##### Selected passage #####

But, airbag data from Hyde’s Nissan revealed that he turned the steering wheel and the accelerator pedal was pressed and depressed at different intensities when Hyde claimed to be unconscious.

Justice Calsavara believed the airbag data, and Halton Regional Police Service’s Drug Evaluation which confirmed Hyde’s impairment by cannabis.

Every passing month, Whiten’s son Adam - who accompanied Mac in looking for his mother on the day of the crash - is reminded of the holidays, weekends, and birthdays that go by without his mother by his side.

Whiten’s son Jake, Adam’s brother, feels that the family isn't a happy one anymore. Grief permeates their home, and what’s left is despair. “It makes me upset,” he said.

Hyde’s family and friends were also present and shared their accounts of the man they know.

Hyde’s defence lawyer Dean Paquette shared a letter written by Hyde’s daughter, Brianne. She said that her father is pained by that tragic day and very remorseful. Her sentiment was echoed by her brother, Dylan, who added that his father is a loving man who brought joy to his world.

##### Data extract #####

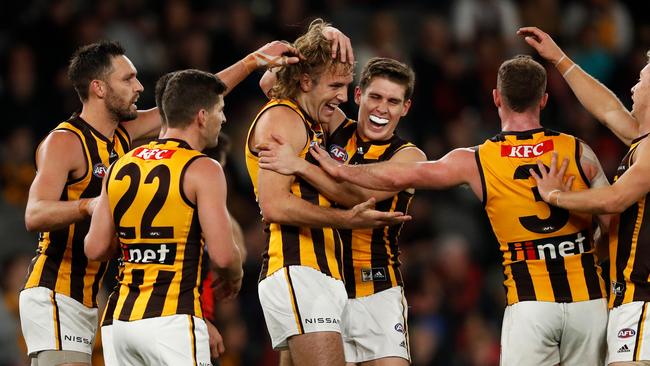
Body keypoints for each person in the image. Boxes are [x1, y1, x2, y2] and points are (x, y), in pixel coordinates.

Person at [310, 55, 611, 366]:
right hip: (589, 301)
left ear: (496, 97)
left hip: (530, 303)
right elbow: (612, 219)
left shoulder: (476, 160)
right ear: (544, 100)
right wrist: (586, 250)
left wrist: (342, 171)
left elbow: (404, 175)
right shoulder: (579, 151)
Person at [20, 39, 301, 366]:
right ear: (98, 87)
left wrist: (252, 62)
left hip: (97, 299)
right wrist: (94, 205)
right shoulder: (64, 140)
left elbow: (195, 100)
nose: (139, 86)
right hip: (56, 291)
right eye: (127, 79)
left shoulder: (122, 134)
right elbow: (34, 213)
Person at [245, 19, 412, 366]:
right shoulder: (325, 122)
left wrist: (306, 167)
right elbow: (273, 80)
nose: (381, 108)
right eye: (375, 97)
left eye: (393, 101)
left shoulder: (406, 154)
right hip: (303, 267)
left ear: (405, 108)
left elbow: (357, 196)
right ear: (359, 97)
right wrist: (327, 35)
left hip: (372, 286)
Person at [84, 69, 242, 365]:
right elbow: (223, 256)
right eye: (220, 111)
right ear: (201, 116)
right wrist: (235, 275)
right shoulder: (202, 169)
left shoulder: (120, 165)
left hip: (119, 323)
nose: (224, 120)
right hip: (173, 319)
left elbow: (94, 248)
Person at [519, 26, 650, 365]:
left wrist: (556, 196)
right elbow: (608, 111)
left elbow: (615, 199)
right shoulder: (642, 141)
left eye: (641, 79)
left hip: (643, 298)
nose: (633, 87)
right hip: (630, 298)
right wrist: (559, 59)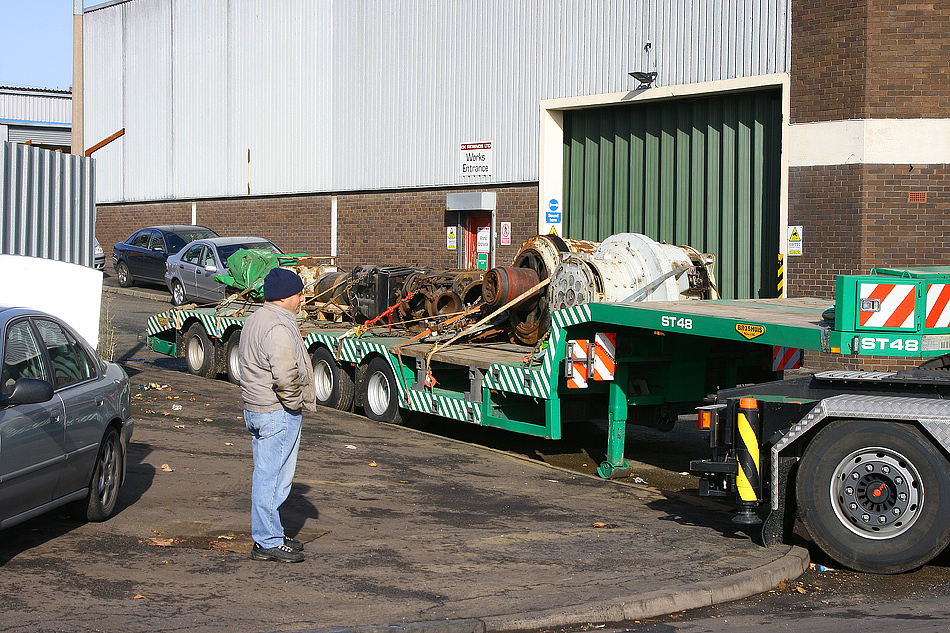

#####

◆ Problems to solve
[1] According to the court report, who is Hyde's defense lawyer?
[2] In the court report, rewrite the passage that opens with the words "Every passing month, Whiten’s" and closes with "man they know.", swapping "holidays" for "anniversaries".
[3] Write the next part of the court report on Hyde's case, picking up after its final sentence.

◆ Exercise results
[1] Dean Paquette

[2]
Every passing month, Whiten’s son Adam - who accompanied Mac in looking for his mother on the day of the crash - is reminded of the anniversaries, weekends, and birthdays that go by without his mother by his side.

Whiten’s son Jake, Adam’s brother, feels that the family isn't a happy one anymore. Grief permeates their home, and what’s left is despair. “It makes me upset,” he said.

Hyde’s family and friends were also present and shared their accounts of the man they know.

[3]
Michael Godinho, the assistant Crown attorney, wants a 7.5 to 9-year prison term for Hyde, and a 10-year driving ban.

Godinho believes this sentence is justified due to the irreversible damage caused by the accident.

Hyde’s lawyer Paquette, however, argued for a four to five-year sentence given Hyde’s lack of criminal record.

In the last 22 years, Hyde has received four speeding infractions - which Paquette claims isn’t significant enough to be considered in this case.

Hyde’s sentence will be delivered on March 28, when he will address the court.